I almost wiped out a car load of teenagers when the lines on my '03 Tahoe burst. They flew out of a parking lot without looking (in a Nissan no less). Pulled right out in front of me, I was doing at least 35 MPH. I would have T-boned them. Hit the brakes and the peddle went to the floor. When I coasted to the down the block they looked at me and started laughing.
Mechanic friend swears by the gravity bleed. Crack all the bleeders uncap the master cylinder and just let it drip and keep the master full. One good thing of this method is you don't don't trip the proportioning valve.
 
BTW. Would using SS or nickle copper tubing really cost that much more? My daughters '09 Cobalt has nickle copper brake lines and steel gas lines. They rusted through. Rock Auto fuel line kit solved it. That and a Saturday.
 
Need an ABS bleed.

OR

Sometimes the solder joints on the board go bad, its expensive sometimes you can salvage by re-soldering it yourself..
 
Is that like when somebody posted where to drill your I phone for the "hidden" ear bud plug in?

Nope. Works nearly every time. It's a genuine reflow-correctable solder joint issue, same two places on the PCB. The case is sealed, so a pro repair shop has to saw it open for more extensive rework, then kludge a method of resealing. With the drill method, one just pops-in two rubber plugs.

So far, my OEM one is not faulty, but I've acquired a complete unit from a part-out for when the day comes.

The car is near-as-dammit all aluminium so no rust challenges. Plan is it is to last me for as long as I'm able to drive. Newer Jaguars - even if I could buy one for the $10,600 this one (2005 MY) cost me - look like every other japanese doorstop wedge, and one cannot see as well out of them as the "classical" X350 series.

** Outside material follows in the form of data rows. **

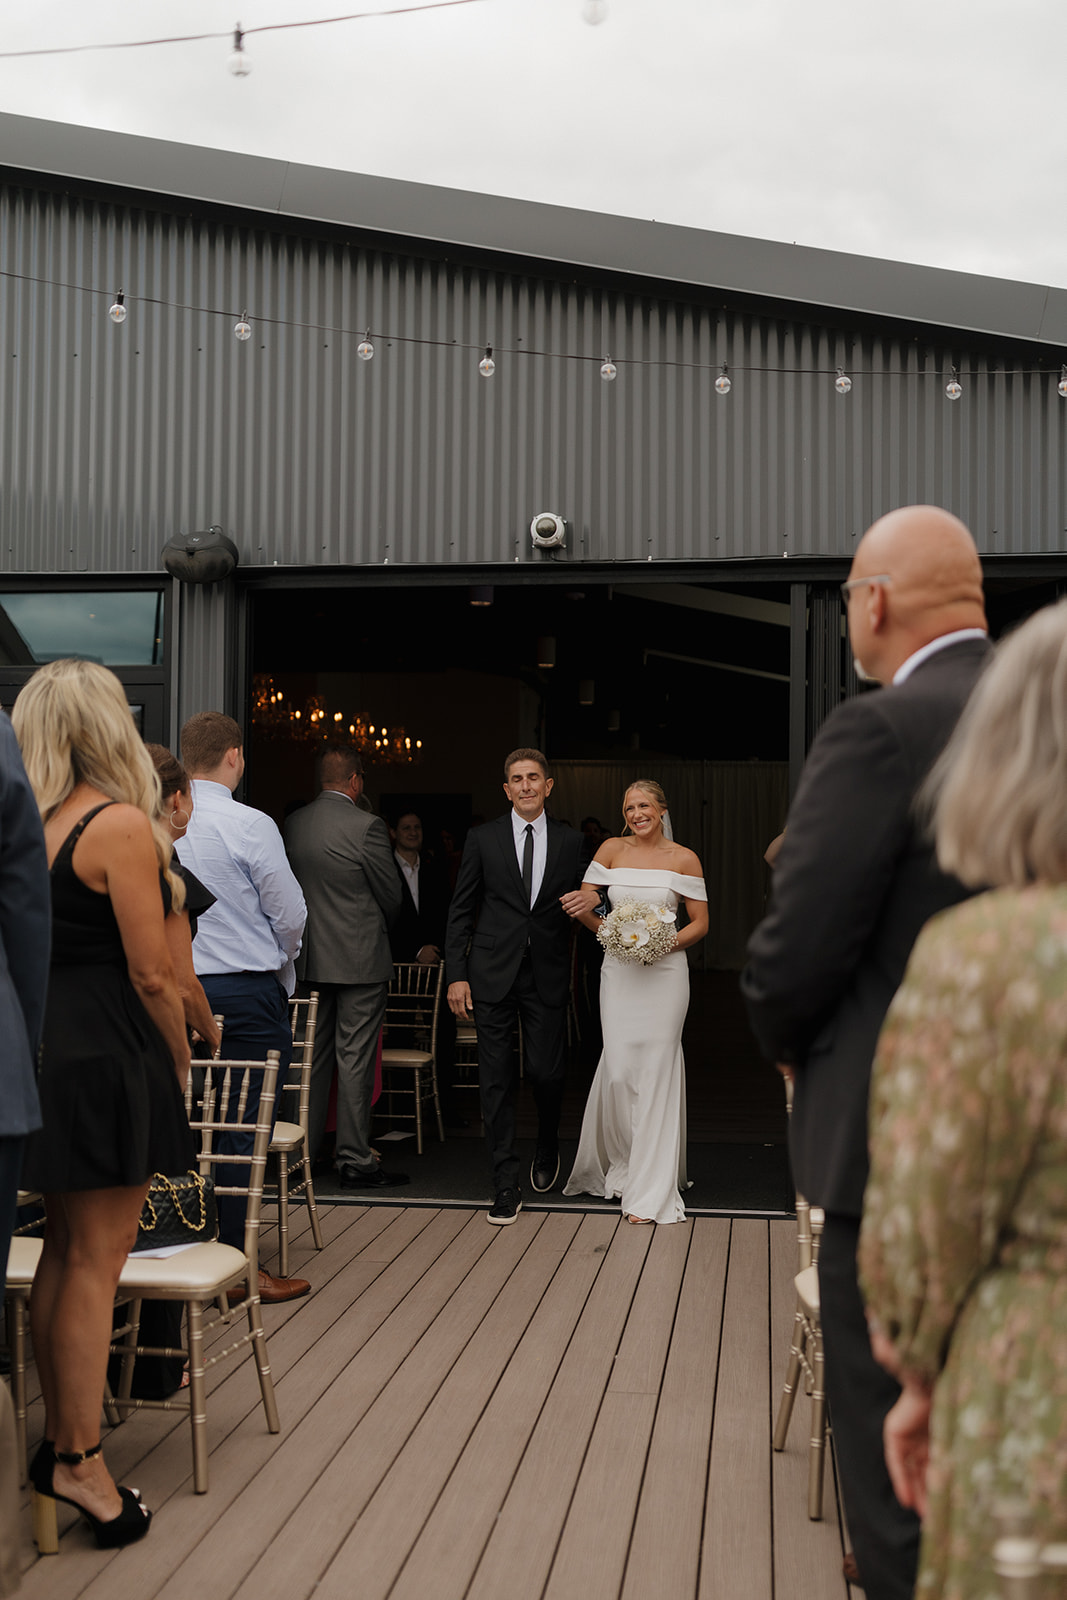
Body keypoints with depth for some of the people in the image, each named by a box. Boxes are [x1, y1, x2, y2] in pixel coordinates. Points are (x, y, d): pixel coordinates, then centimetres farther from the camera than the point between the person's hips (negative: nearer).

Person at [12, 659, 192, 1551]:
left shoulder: (34, 824, 8)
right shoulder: (121, 825, -14)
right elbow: (150, 975, -15)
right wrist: (181, 1060, 0)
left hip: (46, 1050, 8)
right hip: (109, 1057, -8)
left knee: (64, 1249, 16)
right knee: (98, 1255, 0)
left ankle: (59, 1437, 26)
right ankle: (80, 1460, 8)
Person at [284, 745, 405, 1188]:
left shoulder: (293, 824, 3)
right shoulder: (367, 826, -14)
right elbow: (392, 897, -6)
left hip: (309, 959, 6)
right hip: (360, 959, -6)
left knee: (311, 1056, 14)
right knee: (355, 1060, 0)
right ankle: (355, 1161, 5)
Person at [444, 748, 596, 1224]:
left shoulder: (571, 842, 7)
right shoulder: (483, 839, 3)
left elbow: (583, 898, 16)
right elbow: (460, 911, 3)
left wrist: (592, 898, -10)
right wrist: (456, 975, -3)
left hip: (547, 973, 1)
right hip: (493, 973, -1)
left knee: (546, 1072, 1)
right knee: (496, 1078, 0)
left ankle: (547, 1148, 33)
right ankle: (506, 1184, 8)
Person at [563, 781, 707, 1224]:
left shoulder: (683, 859, 2)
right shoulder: (612, 850, 7)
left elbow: (699, 923, 4)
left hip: (665, 971, -2)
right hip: (618, 971, 2)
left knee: (656, 1070, -4)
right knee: (618, 1069, -2)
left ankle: (650, 1190, 1)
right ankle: (622, 1166, 23)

The Town & Country vans, OTOH, also a 2005 MY at present, I just buy cheap, use up, then send-of to the crusher. I don't want any risk of liability if sold in running order and a rusted brake-line bursts. As they do.

Average amortized cost is mebbe $500 to $1,000 a year, tires, brakes, a battery, & c. included, so they don't "owe" me a dime, several good years each go.

Now y'all buying nice trucks at $35,000 to $75,000 new, or mebbe but a year or so old?

Loudoun County, VA annual Personal Property taxes alone would put me off that even if the vehicle was an outright gift!
 
'Generally' The ABS sensor doesn't know about what the fluid is doing.

If you didn't run out of fluid 'generally' you don't need to cycle the ABS system.

'Generally' you can back bleed by pushing the piston back in the caliper

I don't 'think' that particular error is fluid related, it is most probably the sensor, then the wiring to it
 
'Generally' The ABS sensor doesn't know about what the fluid is doing.

If you didn't run out of fluid 'generally' you don't need to cycle the ABS system.

'Generally' you can back bleed by pushing the piston back in the caliper

I don't 'think' that particular error is fluid related, it is most probably the sensor, then the wiring to it

Clearly you did not bother to read the OP or you have comprehension issues.